"It must come to me from a staff officer or from my brigade commander."
"Very good. I will report to General Hooker that you decline to obey."
"Oh, for God's sake don't do that! The Rebels are too many for us but I had rather face them than Hooker."
And on went his regiment. I returned to Hooker and reported. "Yes," said he, "I see, but don't let the next man talk so much"; and I was sent off again.
I was with Hooker when he was wounded, about nine o'clock. He was, as he always was, the finest target in the field and a natural mark for the Rebel sharpshooters. It was easy to see that they followed him, and their bullets followed him, wherever he rode. I pointed that out to him. He replied with an explosion of curses and contempt. He did not believe he could be hit. No Rebel bullet was to find its billet in him. He was tall and sat high in his saddle. He was of course in uniform—no khaki in those days, but bright blue, and gilt buttons and all the rest of it; his high-coloured face itself a mark, and he rode a white horse. Not long after I had spoken, a bullet struck him in the foot. It was the best bullet those troublesome gentlemen in grey fired that morning. He swayed in the saddle and fell, or would have fallen if he had not been caught. Then they carried to the rear the hope of the Union arms for that day; and for other days to follow.
I saw him again about four in the afternoon. I had been asked to see him by one or two of General McClellan's staff who knew I had been with General Hooker in the morning. I have said long since what the errand was they wished to lay upon me, or what I supposed it to be. General Wilson explained to me, on the publication of that article, that I had mistaken the meaning of the men I talked with; that the officers who asked me to go never designed that I should suggest to Hooker to take command of the army, but only to find out whether he could resume the command of his own corps; and perhaps of another; not waiting for orders, apparently. It does not much matter, for I, of course, declined to carry any such message as I thought was proposed to me. It was for the officers themselves, if for anybody, to carry it. If they had any such purpose in mind, it was mutiny; patriotic but unmilitary. Well might they lose patience when they saw the promise of a shattered rebellion fade before their eyes. But that day was not yet, happily, since a premature victory over the South would have left great questions unsettled. This scheme, or dream, was none the less interesting because it showed, as I thought, what McClellan's own officers thought of his generalship on that fateful day; and possibly of something besides his generalship.

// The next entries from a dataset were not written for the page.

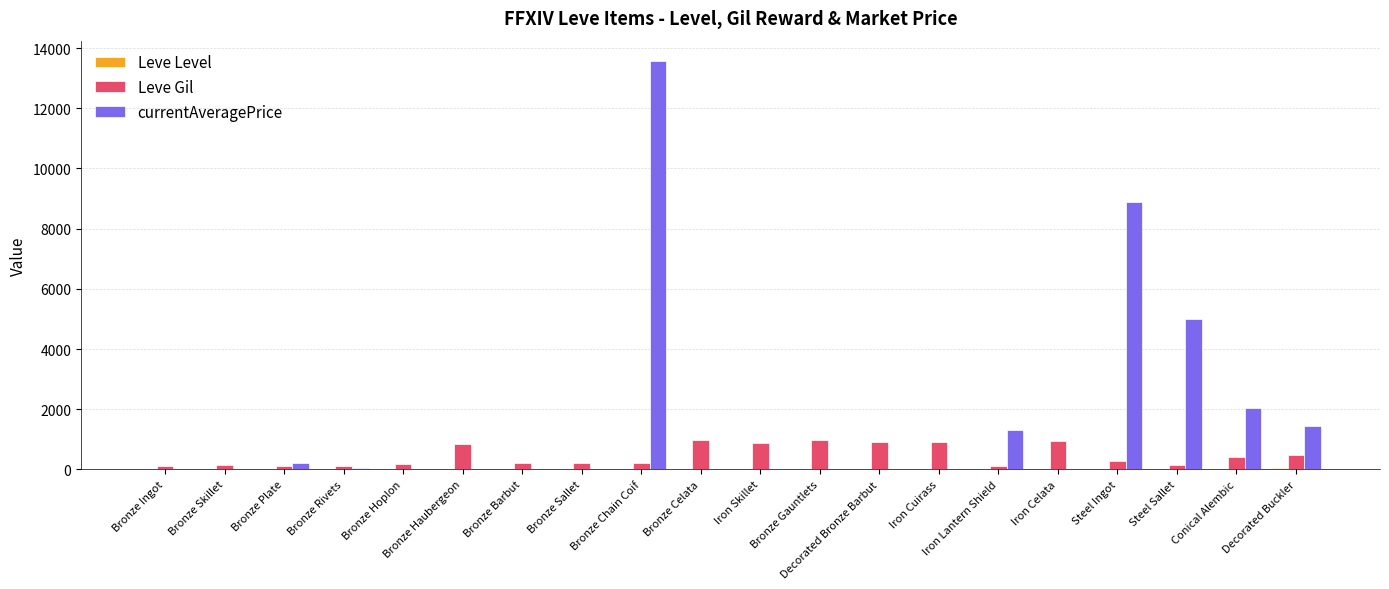

The value of Leve Gil at Bronze Gauntlets is 990. True or false?

True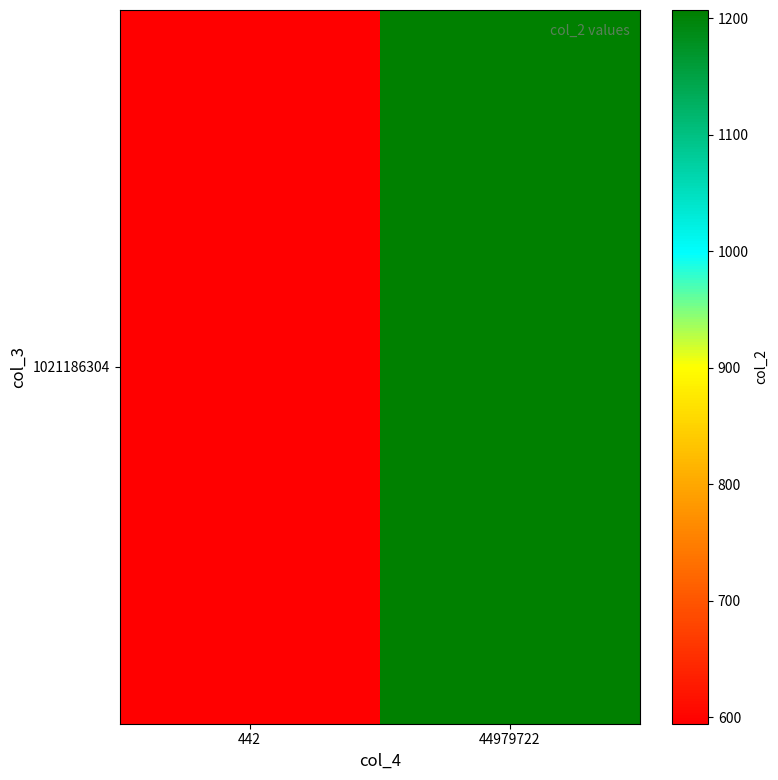

The value at 44979722 is 1903.5. True or false?

False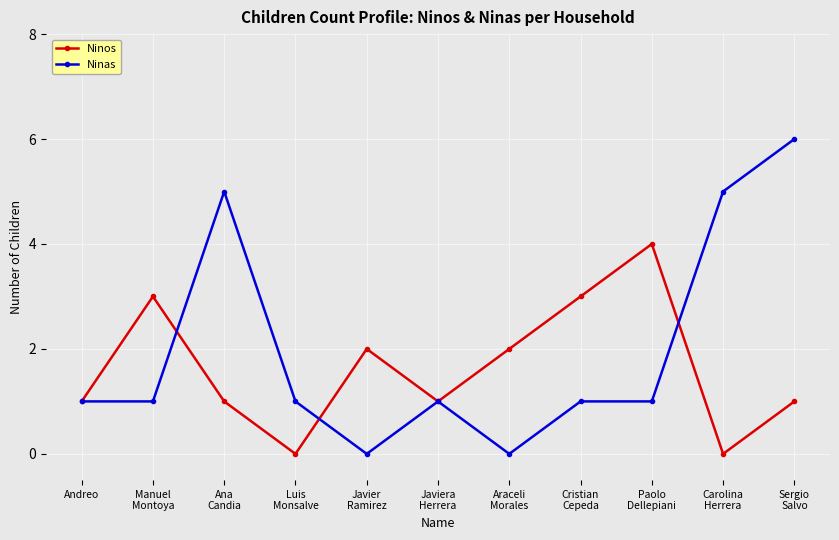

Reading left to right, list all the values displayed in this chart.

Ninos: 1	3	1	0	2	1	2	3	4	0	1
Ninas: 1	1	5	1	0	1	0	1	1	5	6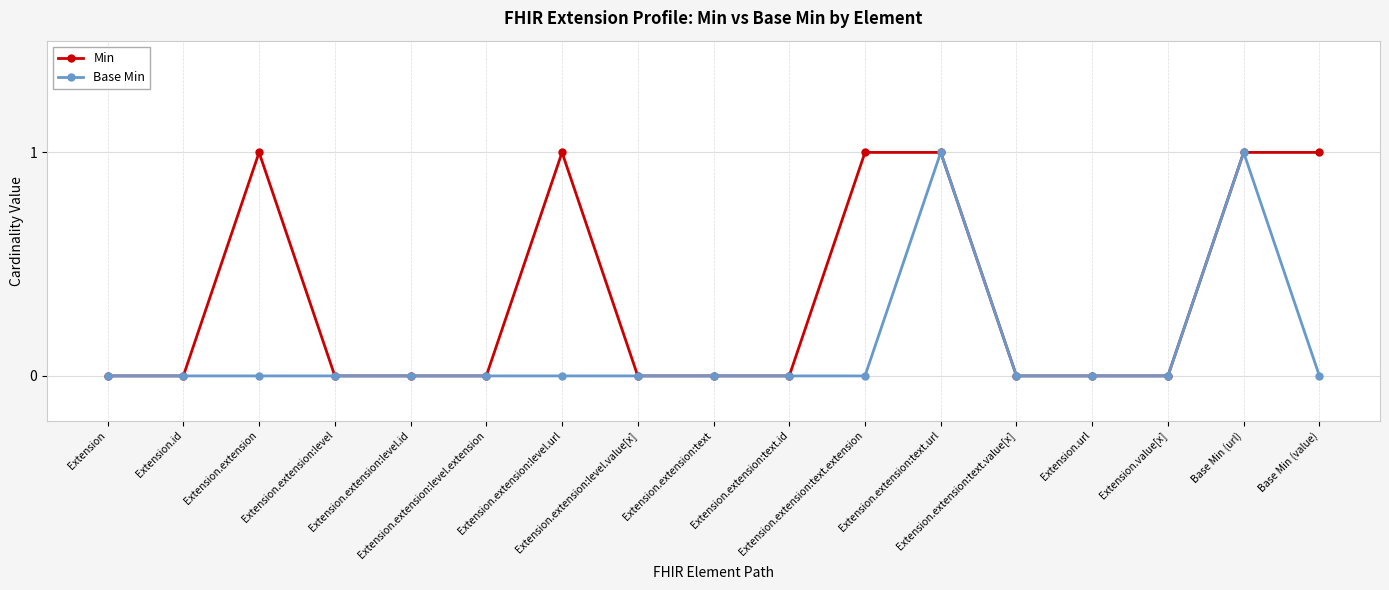

Rank the series by their average value, from lowest to highest.

Base Min, Min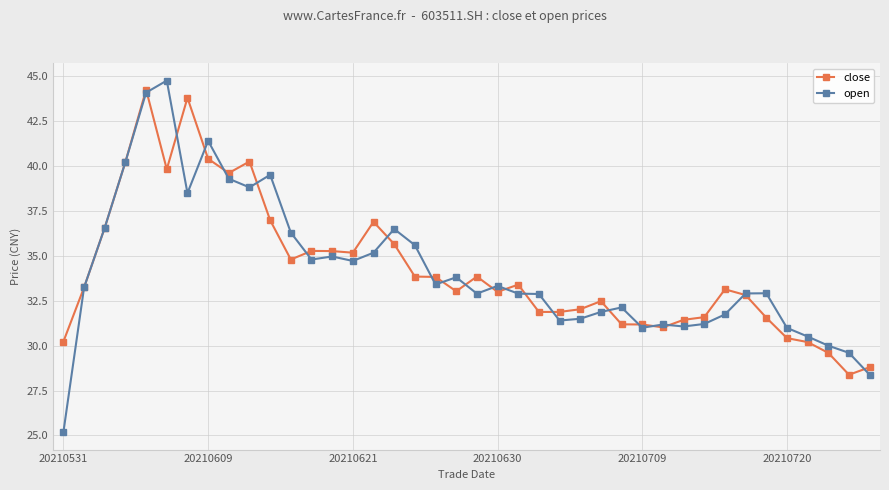

How many series are shown in this chart?

2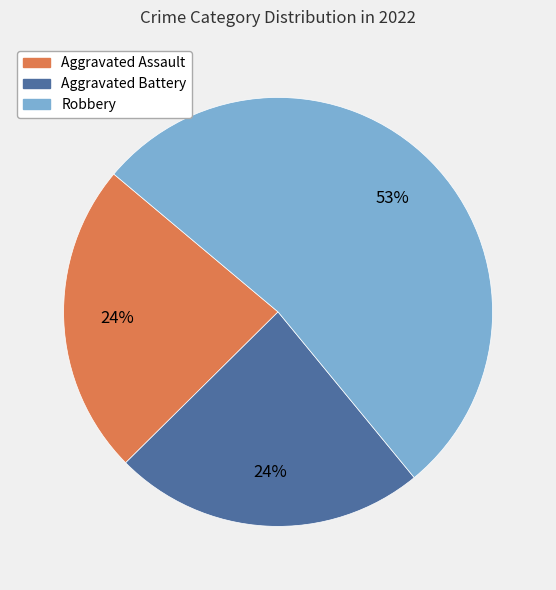

How many slices are in this pie chart?

3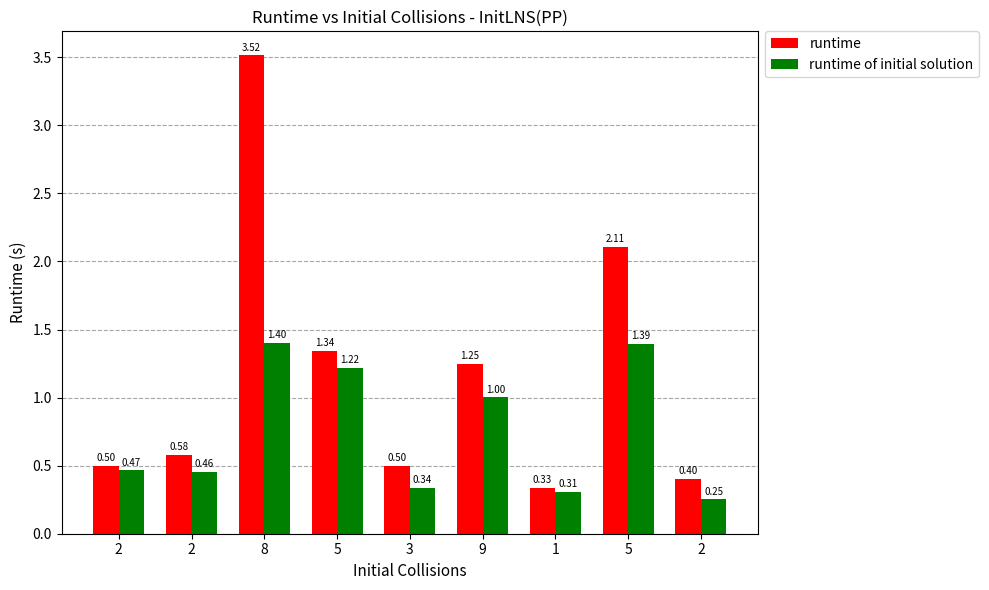

What are all the series names shown in the legend?

runtime, runtime of initial solution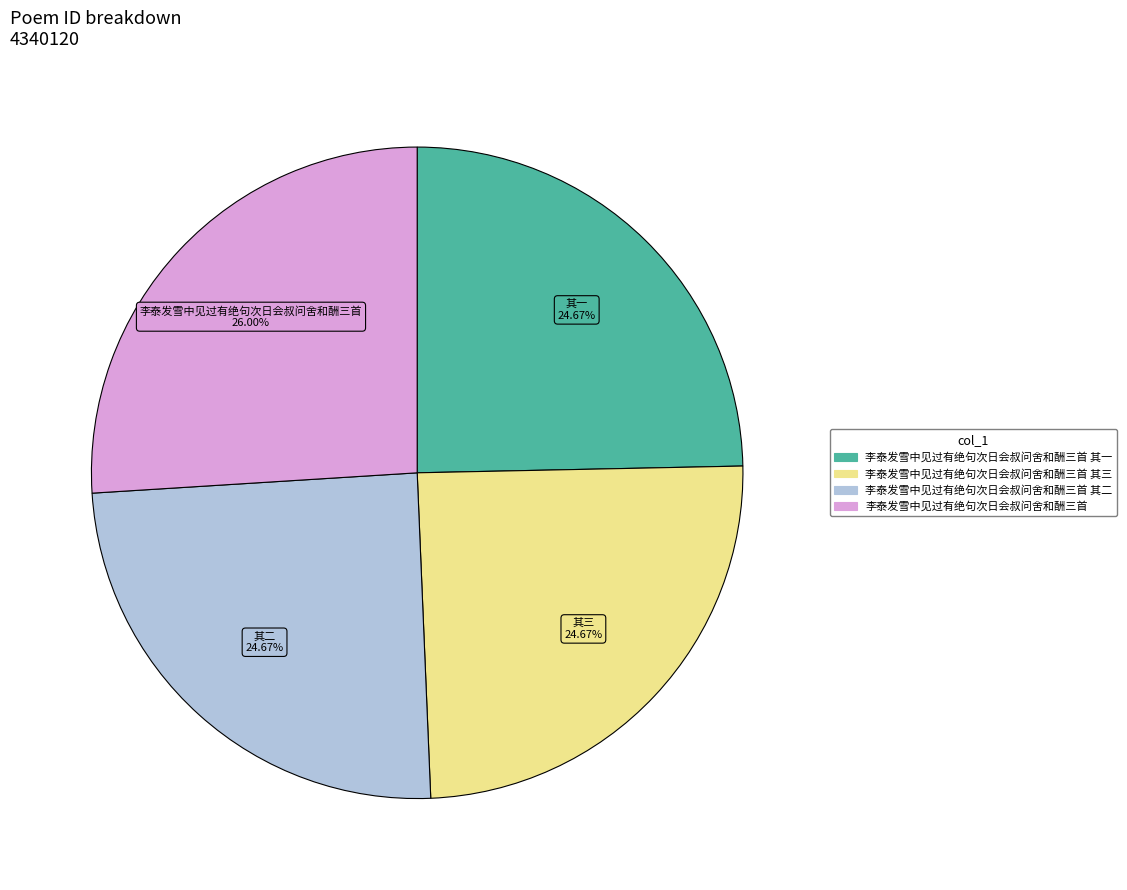

Is there any slice that represents more than half of the pie?

No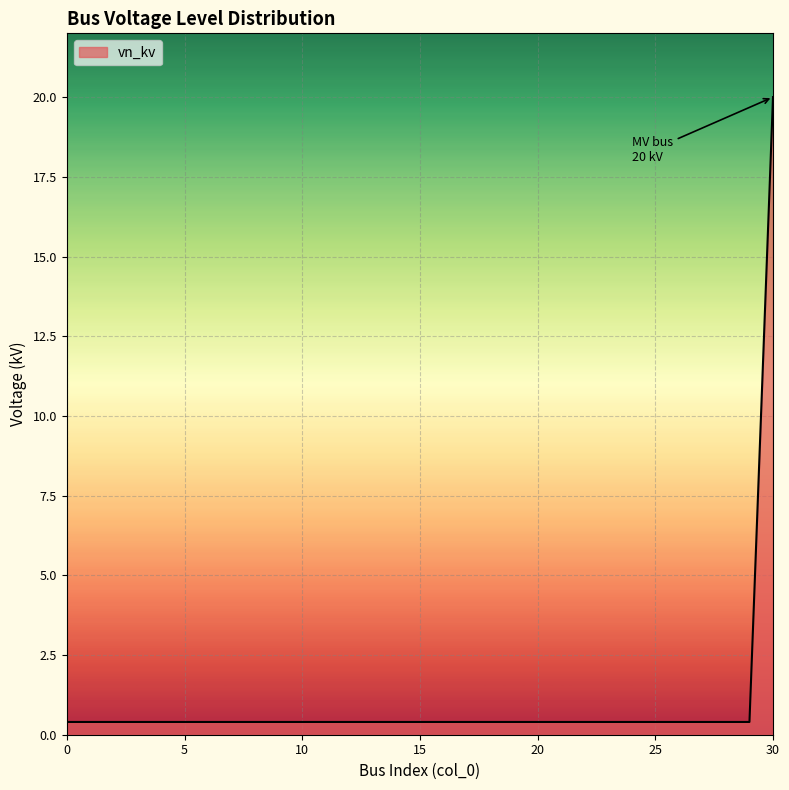

What is the difference between the maximum and minimum values?

19.6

But I went to the little square red-brick house where Hooker had been taken, and was allowed to see him. It needed no questions. He was too evidently done for; till that day and many days to come had passed. He was suffering great pain. I told him I had come by request of some of General McClellan's staff to ask how he was.
"You can see for yourself," he answered faintly. "The pain is bad enough, but what I hate to think is that it was a Rebel bullet which did it."
His courage was indomitable; his contempt for the Rebels not one whit abated. He asked for the latest news from the field of battle. I told him it was no longer a field of battle; that McClellan was resting on his arms; that he would not use his reserves; and that there was every prospect that Lee would escape with his beaten army across the Potomac. He raged at the thought.